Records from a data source
::::::::::
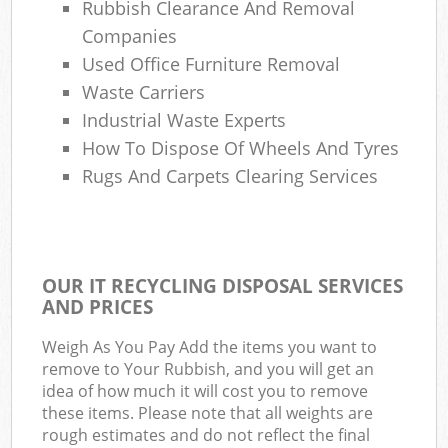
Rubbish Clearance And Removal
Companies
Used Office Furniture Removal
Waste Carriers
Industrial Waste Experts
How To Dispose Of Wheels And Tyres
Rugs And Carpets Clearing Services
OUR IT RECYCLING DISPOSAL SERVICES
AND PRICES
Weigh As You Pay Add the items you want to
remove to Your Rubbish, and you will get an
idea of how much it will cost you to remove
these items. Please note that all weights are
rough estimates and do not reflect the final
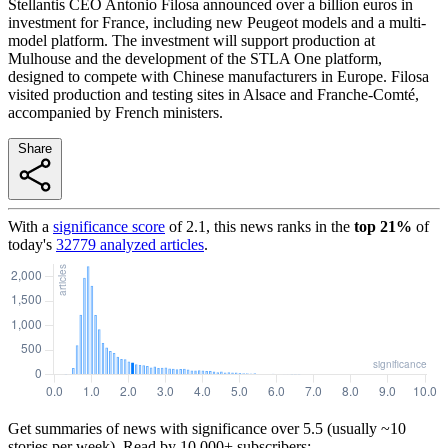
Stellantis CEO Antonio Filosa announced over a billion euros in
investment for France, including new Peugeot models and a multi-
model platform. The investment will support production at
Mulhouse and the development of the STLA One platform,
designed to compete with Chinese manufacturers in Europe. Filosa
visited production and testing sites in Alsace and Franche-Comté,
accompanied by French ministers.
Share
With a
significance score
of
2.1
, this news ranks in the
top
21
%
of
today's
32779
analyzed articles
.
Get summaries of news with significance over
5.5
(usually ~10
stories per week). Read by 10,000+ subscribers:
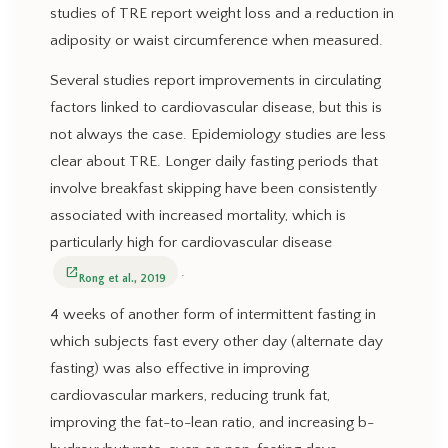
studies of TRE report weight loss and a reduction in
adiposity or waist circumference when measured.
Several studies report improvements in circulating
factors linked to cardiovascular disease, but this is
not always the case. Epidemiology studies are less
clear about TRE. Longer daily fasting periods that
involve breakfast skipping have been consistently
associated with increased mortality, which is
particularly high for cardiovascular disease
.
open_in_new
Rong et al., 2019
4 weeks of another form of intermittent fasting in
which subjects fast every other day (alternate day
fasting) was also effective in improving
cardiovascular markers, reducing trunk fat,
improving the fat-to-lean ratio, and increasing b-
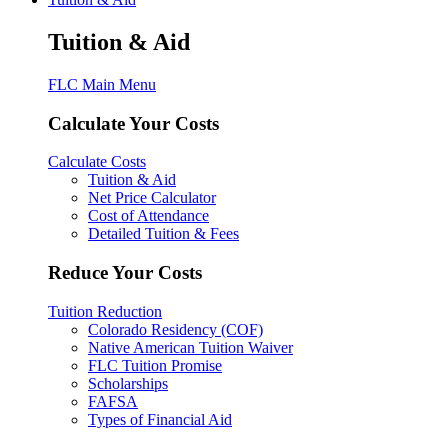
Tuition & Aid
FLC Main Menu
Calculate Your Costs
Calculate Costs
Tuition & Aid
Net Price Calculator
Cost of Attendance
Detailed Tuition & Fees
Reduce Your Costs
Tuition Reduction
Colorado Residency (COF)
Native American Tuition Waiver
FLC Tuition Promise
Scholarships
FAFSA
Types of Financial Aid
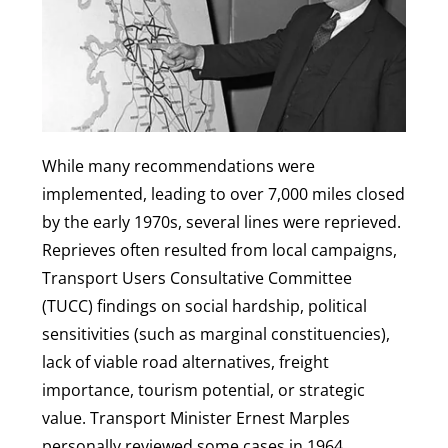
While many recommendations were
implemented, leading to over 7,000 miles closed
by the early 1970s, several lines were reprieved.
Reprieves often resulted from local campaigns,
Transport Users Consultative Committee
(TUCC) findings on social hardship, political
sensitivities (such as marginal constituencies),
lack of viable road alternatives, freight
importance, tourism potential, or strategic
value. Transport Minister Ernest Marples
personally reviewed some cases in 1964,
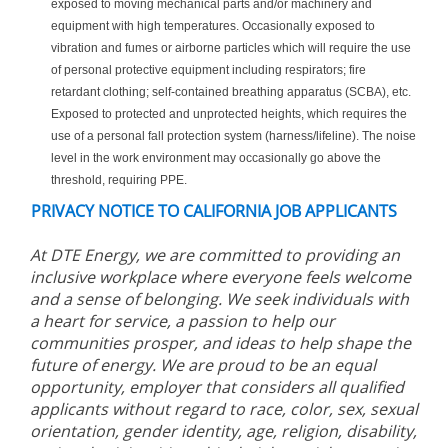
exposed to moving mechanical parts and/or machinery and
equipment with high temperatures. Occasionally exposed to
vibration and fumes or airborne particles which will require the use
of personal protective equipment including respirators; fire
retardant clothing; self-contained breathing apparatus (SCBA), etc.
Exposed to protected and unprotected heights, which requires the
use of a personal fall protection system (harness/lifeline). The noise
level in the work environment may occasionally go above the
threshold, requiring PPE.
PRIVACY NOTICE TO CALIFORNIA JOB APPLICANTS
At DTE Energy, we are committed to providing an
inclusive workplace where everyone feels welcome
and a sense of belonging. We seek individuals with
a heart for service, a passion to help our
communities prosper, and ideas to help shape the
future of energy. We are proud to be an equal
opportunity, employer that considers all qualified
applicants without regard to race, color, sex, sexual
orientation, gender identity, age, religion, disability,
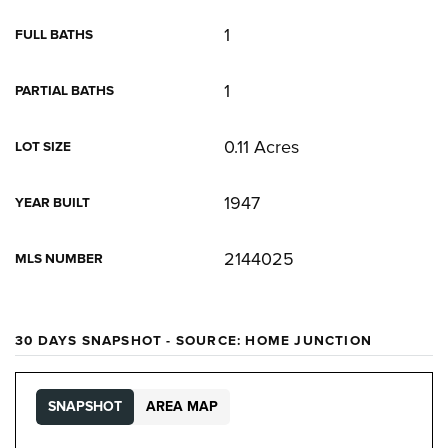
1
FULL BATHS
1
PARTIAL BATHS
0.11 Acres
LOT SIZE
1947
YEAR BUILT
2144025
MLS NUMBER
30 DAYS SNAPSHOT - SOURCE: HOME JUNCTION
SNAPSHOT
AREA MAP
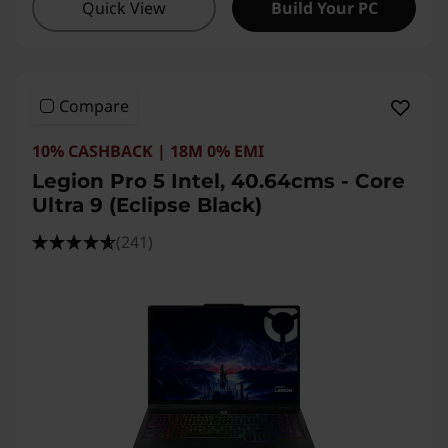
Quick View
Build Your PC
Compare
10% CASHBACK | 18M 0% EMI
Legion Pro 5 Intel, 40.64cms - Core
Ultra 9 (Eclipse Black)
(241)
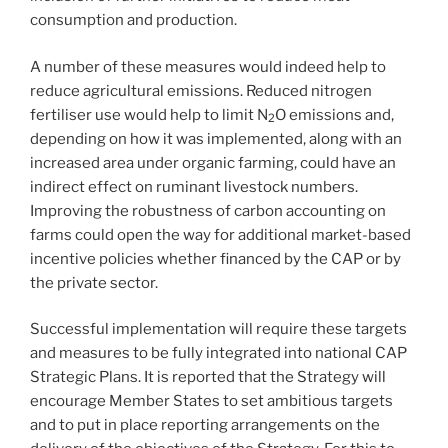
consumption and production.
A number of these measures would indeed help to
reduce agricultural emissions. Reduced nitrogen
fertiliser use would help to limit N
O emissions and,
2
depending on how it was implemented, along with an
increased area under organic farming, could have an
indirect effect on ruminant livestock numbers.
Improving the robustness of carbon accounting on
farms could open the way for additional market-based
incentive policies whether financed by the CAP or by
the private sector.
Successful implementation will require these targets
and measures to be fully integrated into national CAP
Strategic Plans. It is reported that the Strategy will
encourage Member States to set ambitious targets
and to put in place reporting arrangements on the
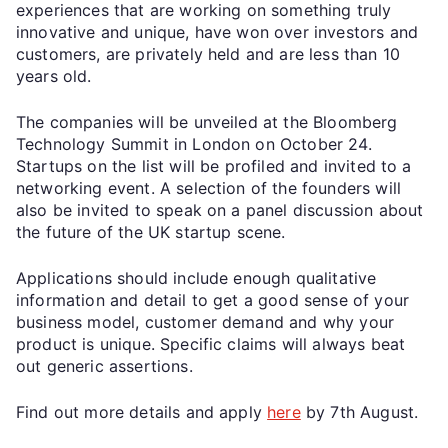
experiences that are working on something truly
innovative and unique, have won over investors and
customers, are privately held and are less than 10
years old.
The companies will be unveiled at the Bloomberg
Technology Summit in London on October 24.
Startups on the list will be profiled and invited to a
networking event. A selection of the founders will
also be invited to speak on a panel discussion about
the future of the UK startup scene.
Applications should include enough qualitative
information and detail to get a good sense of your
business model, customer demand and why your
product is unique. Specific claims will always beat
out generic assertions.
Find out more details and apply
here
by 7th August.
::::::::::
*Assignment:* Return only the part above that opens with the line containing "Stellantis CEO Antonio" and closes with the line containing "Reduce Your Costs", exactly and with both ends, skipping the pictures.

*Your response:*
Stellantis CEO Antonio Filosa announced over a billion euros in
investment for France, including new Peugeot models and a multi-
model platform. The investment will support production at
Mulhouse and the development of the STLA One platform,
designed to compete with Chinese manufacturers in Europe. Filosa
visited production and testing sites in Alsace and Franche-Comté,
accompanied by French ministers.
Share
With a
significance score
of
2.1
, this news ranks in the
top
21
%
of
today's
32779
analyzed articles
.
Get summaries of news with significance over
5.5
(usually ~10
stories per week). Read by 10,000+ subscribers:
studies of TRE report weight loss and a reduction in
adiposity or waist circumference when measured.
Several studies report improvements in circulating
factors linked to cardiovascular disease, but this is
not always the case. Epidemiology studies are less
clear about TRE. Longer daily fasting periods that
involve breakfast skipping have been consistently
associated with increased mortality, which is
particularly high for cardiovascular disease
.
open_in_new
Rong et al., 2019
4 weeks of another form of intermittent fasting in
which subjects fast every other day (alternate day
fasting) was also effective in improving
cardiovascular markers, reducing trunk fat,
improving the fat-to-lean ratio, and increasing b-
Tuition & Aid
FLC Main Menu
Calculate Your Costs
Calculate Costs
Tuition & Aid
Net Price Calculator
Cost of Attendance
Detailed Tuition & Fees
Reduce Your Costs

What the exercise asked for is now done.